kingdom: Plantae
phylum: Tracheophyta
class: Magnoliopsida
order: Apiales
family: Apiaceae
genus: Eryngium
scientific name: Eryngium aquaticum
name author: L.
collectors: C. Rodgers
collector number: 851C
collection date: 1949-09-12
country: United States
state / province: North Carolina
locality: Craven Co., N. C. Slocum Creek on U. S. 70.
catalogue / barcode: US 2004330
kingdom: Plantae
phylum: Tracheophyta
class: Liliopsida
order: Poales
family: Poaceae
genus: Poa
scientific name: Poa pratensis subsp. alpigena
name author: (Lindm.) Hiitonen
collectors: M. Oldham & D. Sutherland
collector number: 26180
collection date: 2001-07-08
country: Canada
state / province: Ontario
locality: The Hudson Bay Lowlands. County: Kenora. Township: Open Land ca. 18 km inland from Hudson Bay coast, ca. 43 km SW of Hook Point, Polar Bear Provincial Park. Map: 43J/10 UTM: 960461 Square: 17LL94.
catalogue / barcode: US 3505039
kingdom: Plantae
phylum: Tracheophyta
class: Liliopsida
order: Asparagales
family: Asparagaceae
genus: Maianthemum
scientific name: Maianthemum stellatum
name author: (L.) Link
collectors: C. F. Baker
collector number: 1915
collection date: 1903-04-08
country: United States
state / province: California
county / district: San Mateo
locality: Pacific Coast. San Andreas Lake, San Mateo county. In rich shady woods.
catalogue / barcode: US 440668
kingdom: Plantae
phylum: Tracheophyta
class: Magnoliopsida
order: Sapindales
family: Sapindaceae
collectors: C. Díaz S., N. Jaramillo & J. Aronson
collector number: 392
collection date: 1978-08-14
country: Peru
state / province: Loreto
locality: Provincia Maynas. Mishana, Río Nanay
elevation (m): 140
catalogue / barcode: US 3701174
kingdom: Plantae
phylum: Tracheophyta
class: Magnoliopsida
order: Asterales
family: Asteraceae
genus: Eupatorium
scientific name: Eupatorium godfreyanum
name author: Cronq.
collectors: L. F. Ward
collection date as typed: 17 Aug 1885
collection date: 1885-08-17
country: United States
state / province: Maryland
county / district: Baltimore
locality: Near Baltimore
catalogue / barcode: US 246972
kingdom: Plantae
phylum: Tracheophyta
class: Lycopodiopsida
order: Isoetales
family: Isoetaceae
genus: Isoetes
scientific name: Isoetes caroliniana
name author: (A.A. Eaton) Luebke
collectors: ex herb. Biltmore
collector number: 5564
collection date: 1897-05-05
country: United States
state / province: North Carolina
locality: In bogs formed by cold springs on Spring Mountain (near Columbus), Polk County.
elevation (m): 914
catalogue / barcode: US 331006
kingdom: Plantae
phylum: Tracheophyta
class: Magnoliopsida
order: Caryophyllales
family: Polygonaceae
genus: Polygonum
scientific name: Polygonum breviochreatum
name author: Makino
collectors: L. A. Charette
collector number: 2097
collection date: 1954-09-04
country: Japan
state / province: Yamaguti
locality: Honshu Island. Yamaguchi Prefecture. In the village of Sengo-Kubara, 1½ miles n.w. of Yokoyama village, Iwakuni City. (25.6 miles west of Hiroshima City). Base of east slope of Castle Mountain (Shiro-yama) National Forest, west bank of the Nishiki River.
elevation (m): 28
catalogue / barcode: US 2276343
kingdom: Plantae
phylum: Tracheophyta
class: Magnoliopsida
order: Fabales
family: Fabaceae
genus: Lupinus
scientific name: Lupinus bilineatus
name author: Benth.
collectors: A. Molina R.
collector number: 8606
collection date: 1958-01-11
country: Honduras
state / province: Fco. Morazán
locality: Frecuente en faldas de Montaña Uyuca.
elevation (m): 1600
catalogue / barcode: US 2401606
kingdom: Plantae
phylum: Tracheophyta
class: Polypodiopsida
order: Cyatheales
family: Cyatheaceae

--------------------------------

Your objective: Turn everything from the line containing "scientific name: Maianthemum stellatum" down to the line containing "elevation (m): 140", both included, into a JSON list of strings with one string per line and no blank lines.

The solution:
[
  "scientific name: Maianthemum stellatum",
  "name author: (L.) Link",
  "collectors: C. F. Baker",
  "collector number: 1915",
  "collection date: 1903-04-08",
  "country: United States",
  "state / province: California",
  "county / district: San Mateo",
  "locality: Pacific Coast. San Andreas Lake, San Mateo county. In rich shady woods.",
  "catalogue / barcode: US 440668",
  "kingdom: Plantae",
  "phylum: Tracheophyta",
  "class: Magnoliopsida",
  "order: Sapindales",
  "family: Sapindaceae",
  "collectors: C. Díaz S., N. Jaramillo & J. Aronson",
  "collector number: 392",
  "collection date: 1978-08-14",
  "country: Peru",
  "state / province: Loreto",
  "locality: Provincia Maynas. Mishana, Río Nanay",
  "elevation (m): 140"
]